**Assignment A**. In the column about Los Angeles bookshops, which shop put up signs saying "full to capacity"?
**Assignment B**. Translate this sentence from the column about Los Angeles bookshops into Spanish: "What's more, these volumes haven't been bought on Amazon or at Borders, but in independent bookshops – something that Los Angeles, a city more associated with boobs than books, is surprisingly full of."

**Text section**.
---+---

I've seen the future and it is literate

Sophie Heawood finds the end of the book is very far from nigh

They say that nobody reads in Hollywood but I am currently staying in Tinseltown itself, in a house so full of literature that every time I look around the room I seem to discover yet another bookshelf cleverly tucked into the rafters.

What's more, these volumes haven't been bought on Amazon or at Borders, but in independent bookshops – something that Los Angeles, a city more associated with boobs than books, is surprisingly full of.

There's one shop called Skylight Books, where they had to hastily scrawl signs saying "full to capacity" last night, after so many people crowded on to the street to see hit author Dave Eggers talk about his new book and sign copies. I know he's a bit of a cult celebrity, but come on, this is hardly the latest Harry Potter – it's a non-fiction account of a Muslim bloke who lived through Hurricane Katrina with the help of a canoe.

Then there's Family, an intriguing shop that celebrates local underground talent, selling writing by a bunch of old drunks like Charles Bukowski and a generation of DIY-published new ones. I'm currently reading Bukowski's Post Office for the third time, lost in his reckless journeys around this very town weighed down by anger, hangovers and a sackful of letters that he hurls at his ungrateful customers and the schmucks who employ him.

---+---

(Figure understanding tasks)

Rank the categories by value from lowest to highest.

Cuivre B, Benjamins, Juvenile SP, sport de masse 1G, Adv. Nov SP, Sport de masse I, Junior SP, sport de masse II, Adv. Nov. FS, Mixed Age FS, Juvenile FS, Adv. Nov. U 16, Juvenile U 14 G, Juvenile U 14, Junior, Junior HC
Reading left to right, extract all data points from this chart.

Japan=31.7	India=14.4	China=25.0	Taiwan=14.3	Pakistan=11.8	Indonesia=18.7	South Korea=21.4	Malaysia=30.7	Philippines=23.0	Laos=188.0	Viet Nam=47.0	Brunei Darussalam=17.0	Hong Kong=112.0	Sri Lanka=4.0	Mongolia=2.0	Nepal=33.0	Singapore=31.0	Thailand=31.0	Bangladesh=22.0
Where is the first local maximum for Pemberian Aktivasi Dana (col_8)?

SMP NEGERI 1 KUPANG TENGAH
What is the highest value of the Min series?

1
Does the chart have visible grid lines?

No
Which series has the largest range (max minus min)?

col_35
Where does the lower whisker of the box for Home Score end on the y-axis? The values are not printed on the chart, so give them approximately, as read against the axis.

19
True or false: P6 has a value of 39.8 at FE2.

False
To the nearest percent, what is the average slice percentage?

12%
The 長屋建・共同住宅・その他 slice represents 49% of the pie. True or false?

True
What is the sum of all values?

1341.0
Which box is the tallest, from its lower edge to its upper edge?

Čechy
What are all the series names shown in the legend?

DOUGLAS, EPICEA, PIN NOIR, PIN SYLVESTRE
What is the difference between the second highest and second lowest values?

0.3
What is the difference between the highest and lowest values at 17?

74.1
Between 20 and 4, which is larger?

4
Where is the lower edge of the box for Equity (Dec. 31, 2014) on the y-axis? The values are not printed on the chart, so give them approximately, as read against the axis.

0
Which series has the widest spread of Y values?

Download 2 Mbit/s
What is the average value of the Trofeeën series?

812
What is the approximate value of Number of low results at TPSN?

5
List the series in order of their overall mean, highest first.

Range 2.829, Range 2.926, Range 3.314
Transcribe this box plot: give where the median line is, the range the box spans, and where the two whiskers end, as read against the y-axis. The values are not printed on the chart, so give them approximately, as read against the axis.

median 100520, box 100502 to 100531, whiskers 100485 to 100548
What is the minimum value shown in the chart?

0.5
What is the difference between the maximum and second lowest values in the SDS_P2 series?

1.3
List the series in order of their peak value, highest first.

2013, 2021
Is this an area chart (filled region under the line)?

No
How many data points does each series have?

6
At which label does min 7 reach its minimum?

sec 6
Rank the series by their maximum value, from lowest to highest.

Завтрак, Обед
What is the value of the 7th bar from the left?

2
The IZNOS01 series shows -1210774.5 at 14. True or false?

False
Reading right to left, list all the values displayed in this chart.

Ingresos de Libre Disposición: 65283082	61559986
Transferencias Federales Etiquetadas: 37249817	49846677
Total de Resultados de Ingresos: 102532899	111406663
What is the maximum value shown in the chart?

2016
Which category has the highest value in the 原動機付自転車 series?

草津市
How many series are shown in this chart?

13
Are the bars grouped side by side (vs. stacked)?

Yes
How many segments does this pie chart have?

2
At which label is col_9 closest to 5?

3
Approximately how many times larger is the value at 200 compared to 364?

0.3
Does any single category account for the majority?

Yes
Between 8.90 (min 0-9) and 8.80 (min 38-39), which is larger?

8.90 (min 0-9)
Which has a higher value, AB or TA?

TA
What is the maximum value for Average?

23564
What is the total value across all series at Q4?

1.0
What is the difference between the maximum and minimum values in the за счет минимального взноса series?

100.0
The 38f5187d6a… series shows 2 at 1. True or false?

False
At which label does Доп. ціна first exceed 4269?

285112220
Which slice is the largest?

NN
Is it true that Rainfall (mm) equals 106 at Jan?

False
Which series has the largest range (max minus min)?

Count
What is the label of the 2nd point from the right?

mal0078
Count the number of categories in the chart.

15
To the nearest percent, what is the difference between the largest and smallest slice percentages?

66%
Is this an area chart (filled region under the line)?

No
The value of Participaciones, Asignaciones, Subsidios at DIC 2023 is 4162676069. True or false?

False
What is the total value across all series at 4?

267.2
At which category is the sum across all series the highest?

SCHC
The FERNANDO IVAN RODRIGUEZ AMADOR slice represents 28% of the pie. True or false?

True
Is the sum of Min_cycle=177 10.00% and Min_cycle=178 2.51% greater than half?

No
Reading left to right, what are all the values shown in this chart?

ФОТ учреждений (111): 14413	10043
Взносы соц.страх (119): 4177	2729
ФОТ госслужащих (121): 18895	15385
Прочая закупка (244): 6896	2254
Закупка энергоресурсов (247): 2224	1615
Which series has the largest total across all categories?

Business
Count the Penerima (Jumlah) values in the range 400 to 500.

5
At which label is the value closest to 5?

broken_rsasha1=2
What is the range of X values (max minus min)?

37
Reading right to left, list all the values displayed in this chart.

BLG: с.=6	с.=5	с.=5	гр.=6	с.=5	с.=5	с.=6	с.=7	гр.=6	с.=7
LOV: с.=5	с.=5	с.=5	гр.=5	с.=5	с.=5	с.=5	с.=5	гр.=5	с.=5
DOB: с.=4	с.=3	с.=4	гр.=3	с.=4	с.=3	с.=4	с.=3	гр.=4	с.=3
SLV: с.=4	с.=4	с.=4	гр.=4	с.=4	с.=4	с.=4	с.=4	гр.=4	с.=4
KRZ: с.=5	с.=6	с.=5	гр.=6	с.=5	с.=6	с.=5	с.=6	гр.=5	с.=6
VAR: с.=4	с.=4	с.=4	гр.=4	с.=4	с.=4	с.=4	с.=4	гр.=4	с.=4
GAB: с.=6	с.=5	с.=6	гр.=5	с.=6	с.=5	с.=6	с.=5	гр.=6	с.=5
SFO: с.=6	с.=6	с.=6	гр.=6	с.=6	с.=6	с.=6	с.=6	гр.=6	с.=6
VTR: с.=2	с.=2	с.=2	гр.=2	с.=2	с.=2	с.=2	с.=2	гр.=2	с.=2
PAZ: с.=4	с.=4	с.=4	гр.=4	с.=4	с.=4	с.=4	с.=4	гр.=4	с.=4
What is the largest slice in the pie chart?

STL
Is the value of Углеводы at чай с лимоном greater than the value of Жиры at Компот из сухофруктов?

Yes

---+---

**Written reply A**. Skylight Books

**Written reply B**. Es más, estos volúmenes no se han comprado en Amazon ni en Borders, sino en librerías independientes, algo de lo que Los Ángeles, una ciudad más asociada con los pechos que con los libros, está sorprendentemente llena.